(Dataset entries)
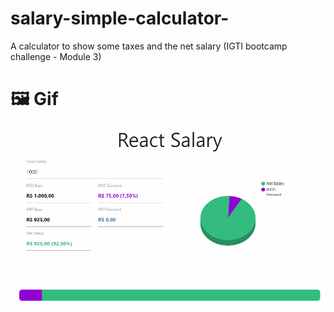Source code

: # salary-simple-calculator-

A calculator to show some taxes and the net salary (IGTI bootcamp challenge - Module 3)

# 🖼️ Gif

![](public/salary-challenge.gif)
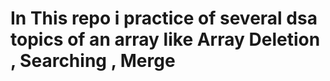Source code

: # In This repo i practice of several dsa topics of an array like Array Deletion , Searching , Merge
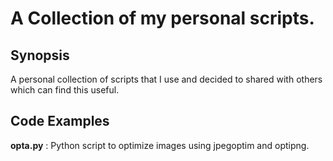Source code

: # A Collection of my personal scripts.

## Synopsis

A personal collection of scripts that I use and decided to shared with others which can find this useful.

## Code Examples

**opta.py** : Python script to optimize images using jpegoptim and optipng.
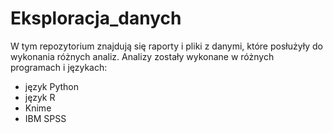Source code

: # Eksploracja_danych
W tym repozytorium znajdują się raporty i pliki z danymi, które posłużyły do wykonania różnych analiz.
Analizy zostały wykonane w różnych programach i językach:
* język Python
* język R
* Knime
* IBM SPSS
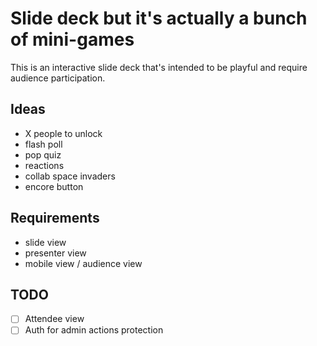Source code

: # Slide deck but it's actually a bunch of mini-games

This is an interactive slide deck that's intended to be playful and require audience participation.

## Ideas

- X people to unlock
- flash poll
- pop quiz
- reactions
- collab space invaders
- encore button

## Requirements

- slide view
- presenter view
- mobile view / audience view

## TODO

- [ ] Attendee view
- [ ] Auth for admin actions protection
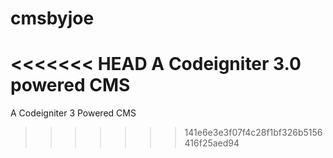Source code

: # cmsbyjoe
<<<<<<< HEAD
A Codeigniter 3.0 powered CMS
=======
A Codeigniter 3 Powered CMS
>>>>>>> 141e6e3e3f07f4c28f1bf326b5156416f25aed94
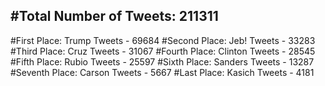 #Total Number of Tweets: 211311 
---
#First Place: Trump Tweets - 69684
#Second Place: Jeb! Tweets - 33283
#Third Place: Cruz Tweets - 31067
#Fourth Place: Clinton Tweets - 28545
#Fifth Place: Rubio Tweets - 25597
#Sixth Place: Sanders Tweets - 13287
#Seventh Place: Carson Tweets - 5667
#Last Place: Kasich Tweets - 4181

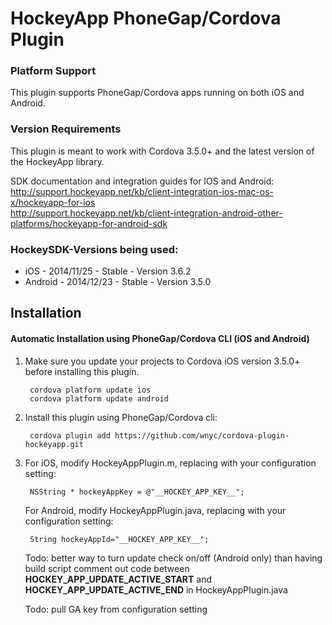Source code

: # HockeyApp PhoneGap/Cordova Plugin

### Platform Support

This plugin supports PhoneGap/Cordova apps running on both iOS and Android.

### Version Requirements

This plugin is meant to work with Cordova 3.5.0+ and the latest version of the HockeyApp library.

SDK documentation and integration guides for IOS and Android:  
http://support.hockeyapp.net/kb/client-integration-ios-mac-os-x/hockeyapp-for-ios  
http://support.hockeyapp.net/kb/client-integration-android-other-platforms/hockeyapp-for-android-sdk  

### HockeySDK-Versions being used:
- iOS - 2014/11/25 - Stable - Version 3.6.2
- Android - 2014/12/23 - Stable - Version 3.5.0

## Installation

#### Automatic Installation using PhoneGap/Cordova CLI (iOS and Android)
1. Make sure you update your projects to Cordova iOS version 3.5.0+ before installing this plugin.

        cordova platform update ios
        cordova platform update android

2. Install this plugin using PhoneGap/Cordova cli:

        cordova plugin add https://github.com/wnyc/cordova-plugin-hockeyapp.git

3. For iOS, modify HockeyAppPlugin.m, replacing with your configuration setting:

        NSString * hockeyAppKey = @"__HOCKEY_APP_KEY__";

   For Android, modify HockeyAppPlugin.java, replacing with your configuration setting:

        String hockeyAppId="__HOCKEY_APP_KEY__";

   Todo: better way to turn update check on/off (Android only) than having build script comment out code between __HOCKEY_APP_UPDATE_ACTIVE_START__ and __HOCKEY_APP_UPDATE_ACTIVE_END__ in HockeyAppPlugin.java

   Todo: pull GA key from configuration setting

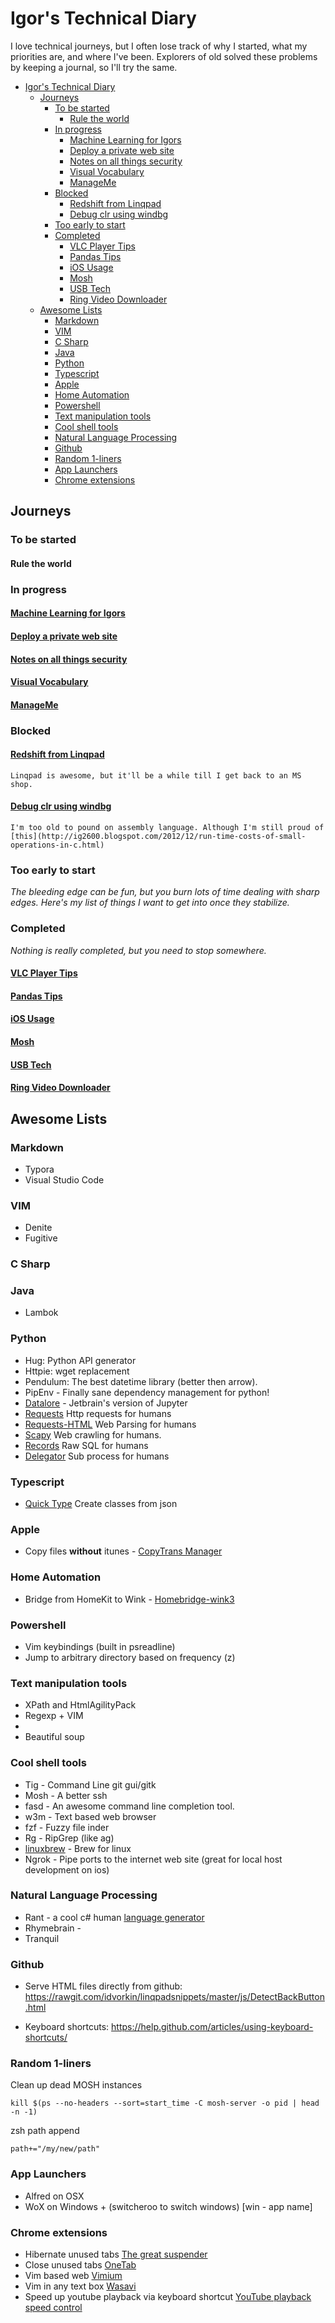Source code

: # Igor's Technical Diary

I love technical journeys, but I often lose track of why I started, what my priorities are, and where I've been. Explorers of old solved these problems by keeping a journal, so I'll try the same.

<!-- TOC -->

- [Igor's Technical Diary](#igors-technical-diary)
    - [Journeys](#journeys)
        - [To be started](#to-be-started)
            - [Rule the world](#rule-the-world)
        - [In progress](#in-progress)
            - [Machine Learning for Igors](#machine-learning-for-igors)
            - [Deploy a private web site](#deploy-a-private-web-site)
            - [Notes on all things security](#notes-on-all-things-security)
            - [Visual Vocabulary](#visual-vocabulary)
            - [ManageMe](#manageme)
        - [Blocked](#blocked)
            - [Redshift from Linqpad](#redshift-from-linqpad)
            - [Debug clr using windbg](#debug-clr-using-windbg)
        - [Too early to start](#too-early-to-start)
        - [Completed](#completed)
            - [VLC Player Tips](#vlc-player-tips)
            - [Pandas Tips](#pandas-tips)
            - [iOS Usage](#ios-usage)
            - [Mosh](#mosh)
            - [USB Tech](#usb-tech)
            - [Ring Video Downloader](#ring-video-downloader)
    - [Awesome Lists](#awesome-lists)
        - [Markdown](#markdown)
        - [VIM](#vim)
        - [C Sharp](#c-sharp)
        - [Java](#java)
        - [Python](#python)
        - [Typescript](#typescript)
        - [Apple](#apple)
        - [Home Automation](#home-automation)
        - [Powershell](#powershell)
        - [Text manipulation tools](#text-manipulation-tools)
        - [Cool shell tools](#cool-shell-tools)
        - [Natural Language Processing](#natural-language-processing)
        - [Github](#github)
        - [Random 1-liners](#random-1-liners)
        - [App Launchers](#app-launchers)
        - [Chrome extensions](#chrome-extensions)

<!-- /TOC -->

## Journeys

### To be started

#### Rule the world

### In progress

#### [Machine Learning for Igors](notes/machine-learning.md)

#### [Deploy a private web site](notes/private_web_site.md)

#### [Notes on all things security](notes/better-security-design.md)

#### [Visual Vocabulary](notes/visual-vocabulary.md)

#### [ManageMe](https://github.com/idvorkin/manage-me)

### Blocked

#### [Redshift from Linqpad](notes/linqpad_from_redshift.md)

    Linqpad is awesome, but it'll be a while till I get back to an MS shop.

#### [Debug clr using windbg](notes/windbg.md)

    I'm too old to pound on assembly language. Although I'm still proud of [this](http://ig2600.blogspot.com/2012/12/run-time-costs-of-small-operations-in-c.html)

### Too early to start

_The bleeding edge can be fun, but you burn lots of time dealing with sharp edges. Here's my list of things I want to get into once they stabilize._

### Completed

_Nothing is really completed, but you need to stop somewhere._

#### [VLC Player Tips](notes/vlc_player.md)

#### [Pandas Tips](notes/pandas-tutorial.md)

#### [iOS Usage](notes/ios.md)

#### [Mosh](notes/mosh.md)

#### [USB Tech](notes/usbtech.md)

#### [Ring Video Downloader](notes/ring-video-download.md)

## Awesome Lists

### Markdown

-   Typora
-   Visual Studio Code

### VIM

-   Denite
-   Fugitive

### C Sharp

### Java

-   Lambok

### Python

-   Hug: Python API generator
-   Httpie: wget replacement
-   Pendulum: The best datetime library (better then arrow).
-   PipEnv - Finally sane dependency management for python!
-   [Datalore](https://datalore.io/) - Jetbrain's version of Jupyter
-   [Requests](http://docs.python-requests.org/en/master/) Http requests for humans
-   [Requests-HTML](https://github.com/kennethreitz/requests-html) Web Parsing for humans
-   [Scapy](https://scrapy.org/) Web crawling for humans.
-   [Records](https://github.com/kennethreitz/records) Raw SQL for humans
-   [Delegator](https://github.com/kennethreitz/delegator.py) Sub process for humans

### Typescript

-   [Quick Type](https://quicktype.io/?l=cs&r=json2csharp) Create classes from json

### Apple

-   Copy files **without** itunes - [CopyTrans Manager](https://www.copytrans.net/copytransmanager/)

### Home Automation

-   Bridge from HomeKit to Wink - [Homebridge-wink3](https://github.com/sibartlett/homebridge-wink3)

### Powershell

-   Vim keybindings (built in psreadline)
-   Jump to arbitrary directory based on frequency (z)

### Text manipulation tools

-   XPath and HtmlAgilityPack
-   Regexp + VIM
-
-   Beautiful soup

### Cool shell tools

-   Tig - Command Line git gui/gitk
-   Mosh - A better ssh
-   fasd - An awesome command line completion tool.
-   w3m - Text based web browser
-   fzf - Fuzzy file inder
-   Rg - RipGrep (like ag)
-   [linuxbrew](http://linuxbrew.sh/) - Brew for linux
-   Ngrok - Pipe ports to the internet web site (great for local host development on ios)


### Natural Language Processing

-   Rant - a cool c# human [language generator](http://berkin.me/rant/)
-   Rhymebrain -
-   Tranquil

### Github

-   Serve HTML files directly from github: https://rawgit.com/idvorkin/linqpadsnippets/master/js/DetectBackButton.html

-   Keyboard shortcuts: https://help.github.com/articles/using-keyboard-shortcuts/

### Random 1-liners

Clean up dead MOSH instances

    kill $(ps --no-headers --sort=start_time -C mosh-server -o pid | head -n -1)

zsh path append

    path+="/my/new/path"

### App Launchers

-   Alfred on OSX
-   WoX on Windows + (switcheroo to switch windows) [win - app name]

### Chrome extensions

-   Hibernate unused tabs [The great suspender](https://chrome.google.com/webstore/detail/the-great-suspender/klbibkeccnjlkjkiokjodocebajanakg?hl=en)
-   Close unused tabs [OneTab](https://chrome.google.com/webstore/detail/onetab/chphlpgkkbolifaimnlloiipkdnihall?hl=en)
-   Vim based web [Vimium](https://chrome.google.com/webstore/detail/vimium/dbepggeogbaibhgnhhndojpepiihcmeb?hl=en)
-   Vim in any text box [Wasavi](https://chrome.google.com/webstore/detail/wasavi/dgogifpkoilgiofhhhodbodcfgomelhe)
-   Speed up youtube playback via keyboard shortcut [YouTube playback speed control](https://chrome.google.com/webstore/detail/youtube-playback-speed-co/hdannnflhlmdablckfkjpleikpphncik)
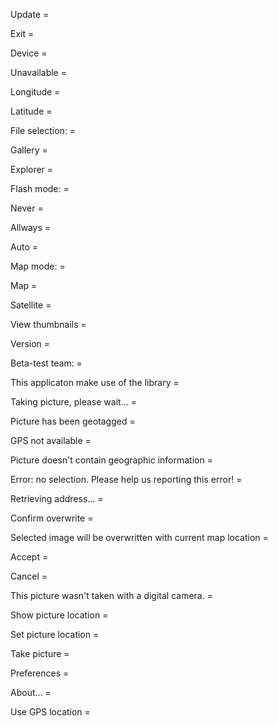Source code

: Update =

Exit =

Device =

Unavailable =

Longitude =

Latitude =

File selection: =

Gallery =

Explorer =

Flash mode: =

Never =

Allways =

Auto =

Map mode: =

Map =

Satellite =

View thumbnails =

Version =

Beta-test team: =

This applicaton make use of the library =

Taking picture, please wait... =

Picture has been geotagged =

GPS not available =

Picture doesn\'t contain geographic information =

Error: no selection. Please help us reporting this error! =

Retrieving address... =

Confirm overwrite =

Selected image will be overwritten with current map location =

Accept =

Cancel =

This picture wasn\'t taken with a digital camera. =

Show picture location =

Set picture location =

Take picture =

Preferences =

About... =

Use GPS location =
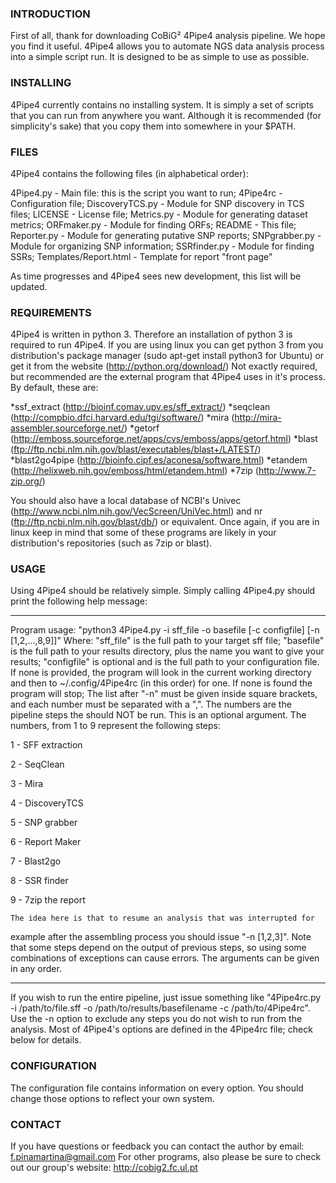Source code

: ### INTRODUCTION

First of all, thank for downloading CoBiG² 4Pipe4 analysis pipeline. We hope you find it useful.
4Pipe4 allows you to automate NGS data analysis process into a simple script run. It is designed to be as simple to use as possible. 

### INSTALLING

4Pipe4 currently contains no installing system. It is simply a set of scripts that you can run from anywhere you want. Although it is recommended (for simplicity's sake) that you copy them into somewhere in your $PATH.

### FILES

4Pipe4 contains the following files (in alphabetical order):

4Pipe4.py - Main file: this is the script you want to run;
4Pipe4rc - Configuration file;
DiscoveryTCS.py - Module for SNP discovery in TCS files;
LICENSE - License file;
Metrics.py - Module for generating dataset metrics;
ORFmaker.py - Module for finding ORFs;
README - This file;
Reporter.py - Module for generating putative SNP reports;
SNPgrabber.py - Module for organizing SNP information;
SSRfinder.py - Module for finding SSRs;
Templates/Report.html - Template for report "front page"

As time progresses and 4Pipe4 sees new development, this list will be updated.

### REQUIREMENTS

4Pipe4 is written in python 3. Therefore an installation of python 3 is required to run 4Pipe4. If you are using linux you can get python 3 from you distribution's package manager (sudo apt-get install python3 for Ubuntu) or get it from the website (http://python.org/download/)
Not exactly required, but recommended are the external program that 4Pipe4 uses in it's process. By default, these are:

*ssf_extract (http://bioinf.comav.upv.es/sff_extract/)
*seqclean (http://compbio.dfci.harvard.edu/tgi/software/)
*mira (http://mira-assembler.sourceforge.net/)
*getorf (http://emboss.sourceforge.net/apps/cvs/emboss/apps/getorf.html)
*blast (ftp://ftp.ncbi.nlm.nih.gov/blast/executables/blast+/LATEST/)
*blast2go4pipe (http://bioinfo.cipf.es/aconesa/software.html)
*etandem (http://helixweb.nih.gov/emboss/html/etandem.html)
*7zip (http://www.7-zip.org/)

You should also have a local database of NCBI's Univec (http://www.ncbi.nlm.nih.gov/VecScreen/UniVec.html) and nr (ftp://ftp.ncbi.nlm.nih.gov/blast/db/) or equivalent.
Once again, if you are in linux keep in mind that some of these programs are likely in your distribution's repositories (such as 7zip or blast).

### USAGE

Using 4Pipe4 should be relatively simple. Simply calling 4Pipe4.py should print the following help message:

--------------------------------------------
Program usage:
    "python3 4Pipe4.py -i sff_file -o basefile [-c configfile] [-n [1,2,...,8,9]]"
    Where:
    "sff_file" is the full path to your target sff file;
    "basefile" is the full path to your results directory, plus the name you 
want to give your results;
    "configfile" is optional and is the full path to your configuration file.
If none is provided, the program will look in the current working directory and 
then to ~/.config/4Pipe4rc (in this order) for one. If none is found the 
program will stop;
    The list after "-n" must be given inside square brackets, and each number 
must be separated with a ",". The numbers are the pipeline steps the should NOT 
be run. This is an optional argument. The numbers, from 1 to 9 represent the 
following steps:

1 - SFF extraction
    
2 - SeqClean
    
3 - Mira
    
4 - DiscoveryTCS
    
5 - SNP grabber
    
6 - Report Maker
    
7 - Blast2go
    
8 - SSR finder
    
9 - 7zip the report
    
    The idea here is that to resume an analysis that was interrupted for 
example after the assembling process you should issue "-n [1,2,3]". Note that 
some steps depend on the output of previous steps, so using some combinations 
of exceptions can cause errors.
    The arguments can be given in any order.

--------------------------------------------

If you wish to run the entire pipeline, just issue something like "4Pipe4rc.py -i /path/to/file.sff -o /path/to/results/basefilename -c /path/to/4Pipe4rc".
Use the -n option to exclude any steps you do not wish to run from the analysis.
Most of 4Pipe4's options are defined in the 4Pipe4rc file; check below for details.

### CONFIGURATION

The configuration file contains information on every option. You should change those options to reflect your own system.

### CONTACT

If you have questions or feedback you can contact the author by email: f.pinamartina@gmail.com
For other programs, also please be sure to check out our group's website: http://cobig2.fc.ul.pt
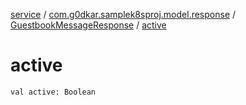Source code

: [service](../../index.md) / [com.g0dkar.samplek8sproj.model.response](../index.md) / [GuestbookMessageResponse](index.md) / [active](./active.md)

# active

`val active: Boolean`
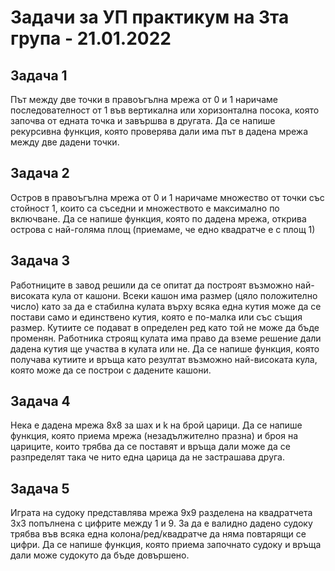 # Задачи за УП практикум на 3та група - 21.01.2022

## Задача 1
Път между две точки в правоъгълна мрежа от 0 и 1 наричаме последователност от 1 във вертикална или хоризонтална посока, която започва от едната точка и завършва в другата. Да се напише рекурсивна функция, която проверява дали има път в дадена мрежа между две дадени точки.

## Задача 2
Остров в правоъгълна мрежа от 0 и 1 наричаме множество от точки със стойност 1, които са съседни и множеството е максимално по включване. Да се напише функция, която по дадена мрежа, открива острова с най-голяма площ (приемаме, че едно квадратче е с площ 1)

## Задача 3
Работниците в завод решили да се опитат да построят възможно най-високата кула от кашони. Всеки кашон има размер (цяло положително число) като за да е стабилна кулата върху всяка една кутия може да се постави само и единствено кутия, която е по-малка или със същия размер. Кутиите се подават в определен ред като той не може да бъде променян. Работника строящ кулата има право да вземе решение дали дадена кутия ще участва в кулата или не. Да се напише функция, която получава кутиите и връща като резултат възможно най-високата кула, която може да се построи с дадените кашони.

## Задача 4
Нека е дадена мрежа 8х8 за шах и k на брой царици. Да се напише функция, която приема мрежа (незадължително празна) и броя на цариците, които трябва да се поставят и връща дали може да се разпределят така че нито една царица да не застрашава друга.

## Задача 5
Играта на судоку представлява мрежа 9х9 разделена на квадратчета 3х3 попълнена с цифрите между 1 и 9. За да е валидно дадено судоку трябва във всяка една колона/ред/квадратче да няма повтарящи се цифри. Да се напише функция, която приема започнато судоку и връща дали може судокуто да бъде довършено. 


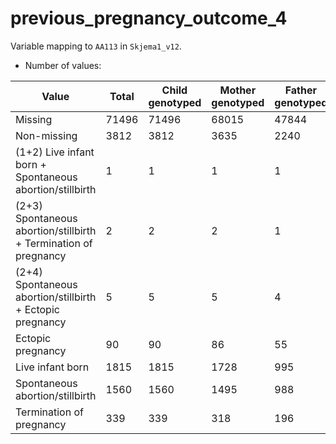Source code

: # previous_pregnancy_outcome_4
Variable mapping to `AA113` in `Skjema1_v12`.
- Number of values:

| Value | Total | Child genotyped | Mother genotyped | Father genotyped |
| ----- | ----- | --------------- | ---------------- | ---------------- |
| Missing | 71496 | 71496 | 68015 | 47844 |
| Non-missing | 3812 | 3812 | 3635 | 2240 |
| (1+2) Live infant born + Spontaneous abortion/stillbirth | 1 | 1 | 1 |1 |
| (2+3) Spontaneous abortion/stillbirth + Termination of pregnancy | 2 | 2 | 2 |1 |
| (2+4) Spontaneous abortion/stillbirth + Ectopic pregnancy | 5 | 5 | 5 |4 |
| Ectopic pregnancy | 90 | 90 | 86 |55 |
| Live infant born | 1815 | 1815 | 1728 |995 |
| Spontaneous abortion/stillbirth | 1560 | 1560 | 1495 |988 |
| Termination of pregnancy | 339 | 339 | 318 |196 |



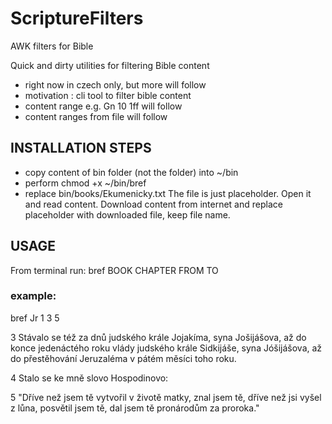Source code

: # ScriptureFilters
AWK filters for Bible

Quick and dirty utilities for filtering Bible content
- right now in czech only, but more will follow
- motivation : cli tool to filter bible content
- content range e.g. Gn 10 1ff will follow
- content ranges from file will follow

## INSTALLATION STEPS
- copy content of bin folder (not the folder) into ~/bin
- perform chmod +x ~/bin/bref
- replace bin/books/Ekumenicky.txt The file is just placeholder. Open it and read content.
  Download content from internet and replace placeholder with downloaded file, keep file name.

## USAGE

From terminal run: bref BOOK CHAPTER FROM TO

### example:

   bref Jr 1 3 5
   
3 Stávalo se též za dnů judského krále Jojakíma, syna Jošijášova, až do konce jedenáctého roku vlády
judského krále Sidkijáše, syna Jóšijášova, až do přestěhování Jeruzaléma v pátém měsíci toho roku.

4 Stalo se ke mně slovo Hospodinovo:

5 "Dříve než jsem tě vytvořil v životě matky, znal jsem tě, dříve než jsi vyšel z lůna, posvětil jsem tě,
dal jsem tě pronárodům za proroka."

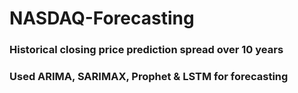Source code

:# NASDAQ-Forecasting

### Historical closing price prediction spread over 10 years

### Used ARIMA, SARIMAX, Prophet & LSTM for forecasting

> [Exercise instructions]: Note every line above where the string "requests" shows up, and copy those lines.

> [Solved problem]:
-   [Requests](http://docs.python-requests.org/en/master/) Http requests for humans
-   [Requests-HTML](https://github.com/kennethreitz/requests-html) Web Parsing for humans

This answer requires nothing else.